Records for the task.
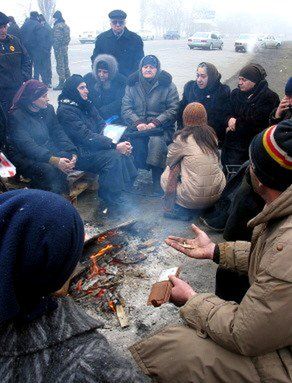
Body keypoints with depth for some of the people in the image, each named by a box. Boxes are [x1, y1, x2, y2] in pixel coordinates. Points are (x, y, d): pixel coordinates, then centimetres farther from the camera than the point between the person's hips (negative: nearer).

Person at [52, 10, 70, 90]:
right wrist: (66, 45, 19)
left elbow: (57, 39, -19)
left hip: (59, 48, -9)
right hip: (65, 47, 9)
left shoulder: (57, 26, -13)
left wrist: (55, 48, -15)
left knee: (60, 66, -7)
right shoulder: (65, 25, 14)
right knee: (65, 65, 15)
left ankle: (61, 83, -7)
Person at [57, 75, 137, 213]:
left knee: (122, 151, -15)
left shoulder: (85, 104, 13)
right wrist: (114, 146, -26)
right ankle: (114, 204, -22)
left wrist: (119, 142, -9)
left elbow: (102, 125, 10)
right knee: (113, 156, -27)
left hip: (92, 146, 8)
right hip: (80, 154, -8)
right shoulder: (65, 111, -13)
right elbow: (86, 137, -22)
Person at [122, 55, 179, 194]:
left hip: (161, 127, -2)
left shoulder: (167, 86, 6)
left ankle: (157, 181, -24)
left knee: (156, 141, -34)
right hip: (137, 127, 2)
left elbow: (173, 110, -1)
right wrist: (138, 123, -12)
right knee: (138, 142, -31)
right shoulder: (132, 85, 13)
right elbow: (125, 109, 6)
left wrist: (155, 122, -15)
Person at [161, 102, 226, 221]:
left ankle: (182, 209, 7)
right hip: (218, 195, 6)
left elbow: (169, 162, 7)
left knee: (165, 176, 16)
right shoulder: (212, 134, 7)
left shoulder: (183, 138, -7)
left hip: (194, 198, -5)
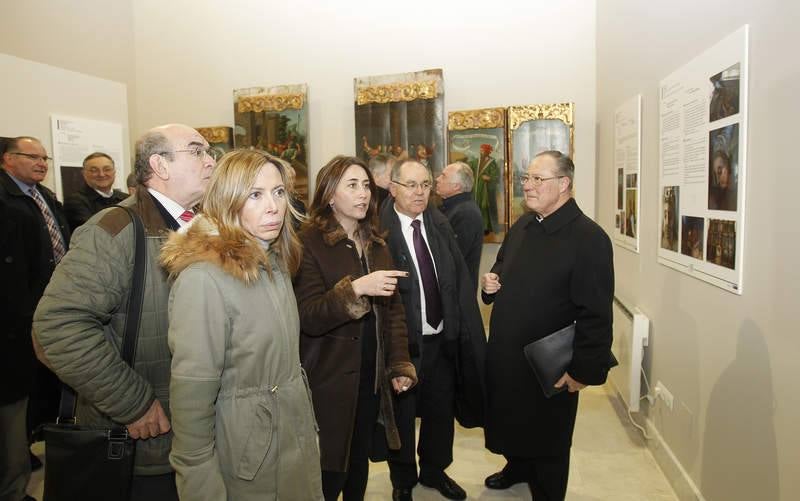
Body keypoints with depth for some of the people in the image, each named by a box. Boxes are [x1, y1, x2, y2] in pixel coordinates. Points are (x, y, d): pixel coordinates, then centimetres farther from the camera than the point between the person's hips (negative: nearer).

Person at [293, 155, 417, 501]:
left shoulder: (376, 243, 9)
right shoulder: (309, 243, -11)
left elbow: (393, 309, 11)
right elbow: (308, 317, -19)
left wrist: (400, 366, 5)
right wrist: (355, 288, -31)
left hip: (372, 377, 6)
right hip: (331, 380, -5)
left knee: (359, 464, 16)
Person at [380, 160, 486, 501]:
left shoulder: (439, 224, 2)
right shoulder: (380, 229, -17)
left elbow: (460, 279, 5)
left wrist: (463, 329, 2)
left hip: (443, 336, 6)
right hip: (404, 341, -5)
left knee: (441, 410, 21)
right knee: (402, 413, 15)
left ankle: (434, 470, 46)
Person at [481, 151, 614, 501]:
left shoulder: (588, 238, -19)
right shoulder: (521, 227, 6)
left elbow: (595, 313, -21)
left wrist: (584, 371, -19)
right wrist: (491, 283, 0)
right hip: (504, 356, 7)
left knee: (547, 442, 14)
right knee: (510, 420, 26)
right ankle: (517, 467, 52)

Directions for this task.
Set down every line above exactly, pictures excluded.

Response to the exercise.
Body keypoints with depth for some of the people in the image, each named by a box. Boxes are [x1, y1, x2, y2] in pixel coordinates. Points are (x, y, d): pixel coordinates, then centimetres farther from the camera than the point between the person's hips (negative: nearer).

Person at [52, 10, 70, 90]:
right wrist: (66, 45, 19)
left elbow: (57, 39, -19)
left hip: (59, 48, -9)
right hip: (65, 47, 9)
left shoulder: (57, 26, -13)
left wrist: (55, 48, -15)
left knee: (60, 66, -7)
right shoulder: (65, 25, 14)
right knee: (65, 65, 15)
left ankle: (61, 83, -7)
Person at [57, 75, 137, 213]:
left knee: (122, 151, -15)
left shoulder: (85, 104, 13)
right wrist: (114, 146, -26)
right ankle: (114, 204, -22)
left wrist: (119, 142, -9)
left elbow: (102, 125, 10)
right knee: (113, 156, -27)
left hip: (92, 146, 8)
right hip: (80, 154, -8)
right shoulder: (65, 111, -13)
right elbow: (86, 137, -22)
Person at [122, 55, 179, 194]:
left hip: (161, 127, -2)
left shoulder: (167, 86, 6)
left ankle: (157, 181, -24)
left knee: (156, 141, -34)
right hip: (137, 127, 2)
left elbow: (173, 110, -1)
right wrist: (138, 123, -12)
right knee: (138, 142, -31)
right shoulder: (132, 85, 13)
right elbow: (125, 109, 6)
left wrist: (155, 122, -15)
Person at [161, 102, 226, 221]:
left ankle: (182, 209, 7)
right hip: (218, 195, 6)
left elbow: (169, 162, 7)
left knee: (165, 176, 16)
right shoulder: (212, 134, 7)
left shoulder: (183, 138, -7)
left hip: (194, 198, -5)
Body keypoints with depth for some of the people in the image, each named by a box. Boxes are [x1, y1, x2, y2] in pixel coordinates. Points are (x, y, d): pixel coordinates, then centimetres farther from the camera than the point between the person's hips (negative: nearer).

Person at [293, 155, 417, 501]:
left shoulder: (376, 243, 9)
right shoulder: (309, 243, -11)
left elbow: (393, 309, 11)
right elbow: (308, 317, -19)
left wrist: (400, 366, 5)
right wrist: (355, 288, -31)
left hip: (372, 377, 6)
right hip: (331, 380, -5)
left knee: (359, 464, 16)
Person at [380, 160, 486, 501]:
left shoulder: (439, 224, 2)
right shoulder: (380, 229, -17)
left elbow: (460, 279, 5)
left wrist: (463, 329, 2)
left hip: (443, 336, 6)
right hip: (404, 341, -5)
left knee: (441, 410, 21)
right knee: (402, 413, 15)
left ankle: (434, 470, 46)
Person at [481, 151, 614, 501]:
left shoulder: (588, 238, -19)
right shoulder: (521, 227, 6)
left elbow: (595, 313, -21)
left wrist: (584, 371, -19)
right wrist: (491, 283, 0)
right hip: (504, 356, 7)
left knee: (547, 442, 14)
right knee: (510, 420, 26)
right ankle: (517, 467, 52)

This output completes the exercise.